Virginia Postrel recent posted an interesting bit on parents concealing their use of donated eggs from their resulting children, including its ramifications for political debates about paying egg donors.
Somewhat to my surprise, I’m fairly sympathetic to such concealment, so long as it doesn’t involve any active deception. In general, I regard the modern concern for “biological parents” as bordering on deterministic obsession. Sure, it’s nice to know the source of your physical characteristics. (Personally, I’m blessed with my mother’s crooked fingers and my father’s bad feet. Paul often informs me that if he had known about these substantial defects earlier, he never would have married me!) And it’s sometimes helpful to know your family’s medical history. Yet those considerations hardly explain all the fuss over genetic parents.
In particular, I’m baffled by adopted children who desperately pursue their genetic parents.
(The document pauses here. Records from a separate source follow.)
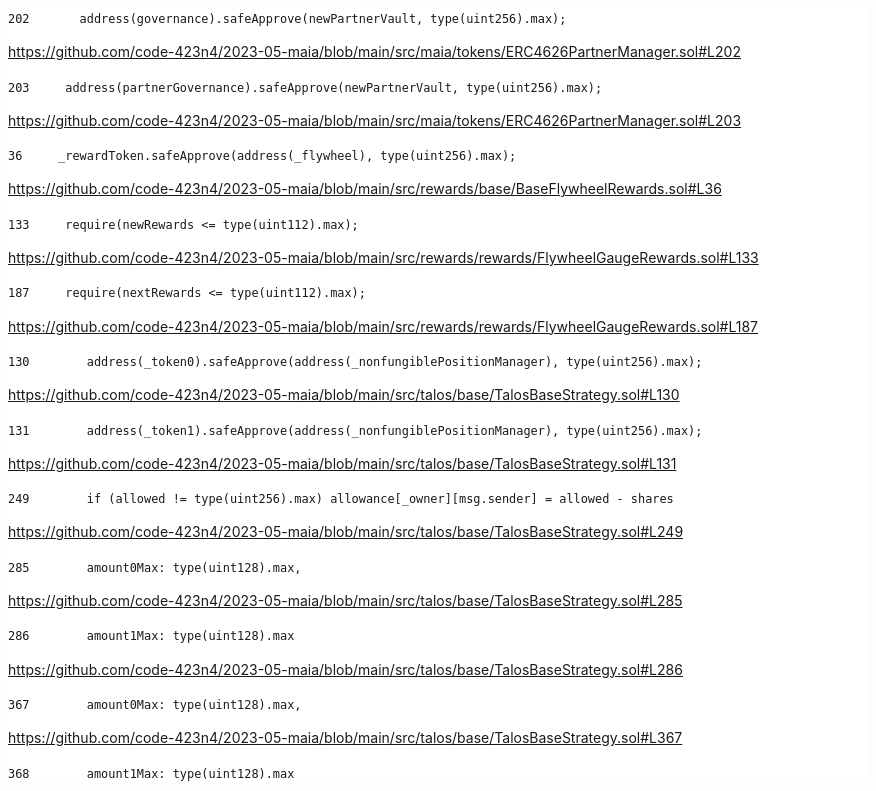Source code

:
 ```solidity
202       address(governance).safeApprove(newPartnerVault, type(uint256).max);
```
https://github.com/code-423n4/2023-05-maia/blob/main/src/maia/tokens/ERC4626PartnerManager.sol#L202


```solidity
203     address(partnerGovernance).safeApprove(newPartnerVault, type(uint256).max);
```
https://github.com/code-423n4/2023-05-maia/blob/main/src/maia/tokens/ERC4626PartnerManager.sol#L203


```solidity
36     _rewardToken.safeApprove(address(_flywheel), type(uint256).max);
```
https://github.com/code-423n4/2023-05-maia/blob/main/src/rewards/base/BaseFlywheelRewards.sol#L36

```solidity
133     require(newRewards <= type(uint112).max); 
```
https://github.com/code-423n4/2023-05-maia/blob/main/src/rewards/rewards/FlywheelGaugeRewards.sol#L133

```solidity
187     require(nextRewards <= type(uint112).max); 
```
https://github.com/code-423n4/2023-05-maia/blob/main/src/rewards/rewards/FlywheelGaugeRewards.sol#L187


```solidity
130        address(_token0).safeApprove(address(_nonfungiblePositionManager), type(uint256).max);
```
https://github.com/code-423n4/2023-05-maia/blob/main/src/talos/base/TalosBaseStrategy.sol#L130

```solidity
131        address(_token1).safeApprove(address(_nonfungiblePositionManager), type(uint256).max);
```
https://github.com/code-423n4/2023-05-maia/blob/main/src/talos/base/TalosBaseStrategy.sol#L131

```solidity
249        if (allowed != type(uint256).max) allowance[_owner][msg.sender] = allowed - shares
```
https://github.com/code-423n4/2023-05-maia/blob/main/src/talos/base/TalosBaseStrategy.sol#L249


```solidity
285        amount0Max: type(uint128).max,
```
https://github.com/code-423n4/2023-05-maia/blob/main/src/talos/base/TalosBaseStrategy.sol#L285
```solidity
286        amount1Max: type(uint128).max
```
https://github.com/code-423n4/2023-05-maia/blob/main/src/talos/base/TalosBaseStrategy.sol#L286

```solidity
367        amount0Max: type(uint128).max,
```
https://github.com/code-423n4/2023-05-maia/blob/main/src/talos/base/TalosBaseStrategy.sol#L367

```solidity
368        amount1Max: type(uint128).max
```

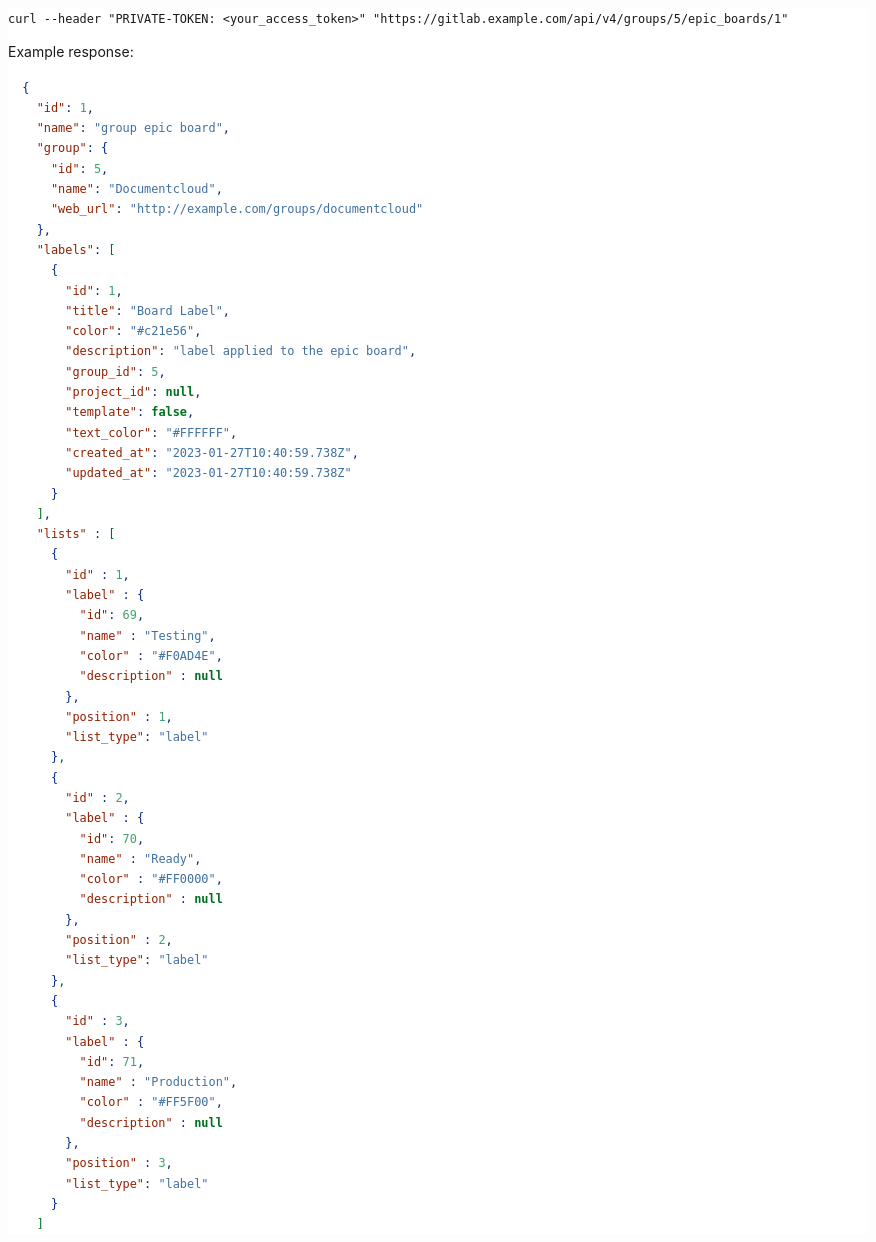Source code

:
 ```shell
curl --header "PRIVATE-TOKEN: <your_access_token>" "https://gitlab.example.com/api/v4/groups/5/epic_boards/1"
```

Example response:

```json
  {
    "id": 1,
    "name": "group epic board",
    "group": {
      "id": 5,
      "name": "Documentcloud",
      "web_url": "http://example.com/groups/documentcloud"
    },
    "labels": [
      {
        "id": 1,
        "title": "Board Label",
        "color": "#c21e56",
        "description": "label applied to the epic board",
        "group_id": 5,
        "project_id": null,
        "template": false,
        "text_color": "#FFFFFF",
        "created_at": "2023-01-27T10:40:59.738Z",
        "updated_at": "2023-01-27T10:40:59.738Z"
      }
    ],
    "lists" : [
      {
        "id" : 1,
        "label" : {
          "id": 69,
          "name" : "Testing",
          "color" : "#F0AD4E",
          "description" : null
        },
        "position" : 1,
        "list_type": "label"
      },
      {
        "id" : 2,
        "label" : {
          "id": 70,
          "name" : "Ready",
          "color" : "#FF0000",
          "description" : null
        },
        "position" : 2,
        "list_type": "label"
      },
      {
        "id" : 3,
        "label" : {
          "id": 71,
          "name" : "Production",
          "color" : "#FF5F00",
          "description" : null
        },
        "position" : 3,
        "list_type": "label"
      }
    ]
```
They often do so against the explicit wishes of those genetic parents. Or they claim to love and respect the real parents who chose to raise them, yet end up calling their genetic parents “Mom” and “Dad.” Such people often don’t seem to regard the real parents who raised them as their real parents. I even remember one person — someone I barely knew — blurting out that she was adopted when she mentioned her parents in the course of casual conversation. It was unnerving.
Perhaps such people aren’t as happy with the adopted parents as they claim to be, even if not abused or neglected. They wonder whether their life would have been better with their genetic parents. Perhaps they regard themselves as fundamentally deficient due to rejection by the very people who were supposed to love and care for them. They might have been told about the adoption when too young to understand its actual meaning. Perhaps the focus on biological parents is merely a manifestation of general psychological problems like insecurity and self-doubt. Those psychological problems would surely emerge in other ways if the child wasn’t aware of the egg/sperm donation or adoption.
In any case, I don’t wish to trivialize the damage that a parent can do by lying to a child about his genetic parents. If a child notices that he looks different from his family, his parents ought to be willing to tell him why. To conceal it is to undermine a child’s trust in his parents and confidence in his own judgment. However, today’s near-obsession with genetic ancestry is probably less than healthy for all concerned.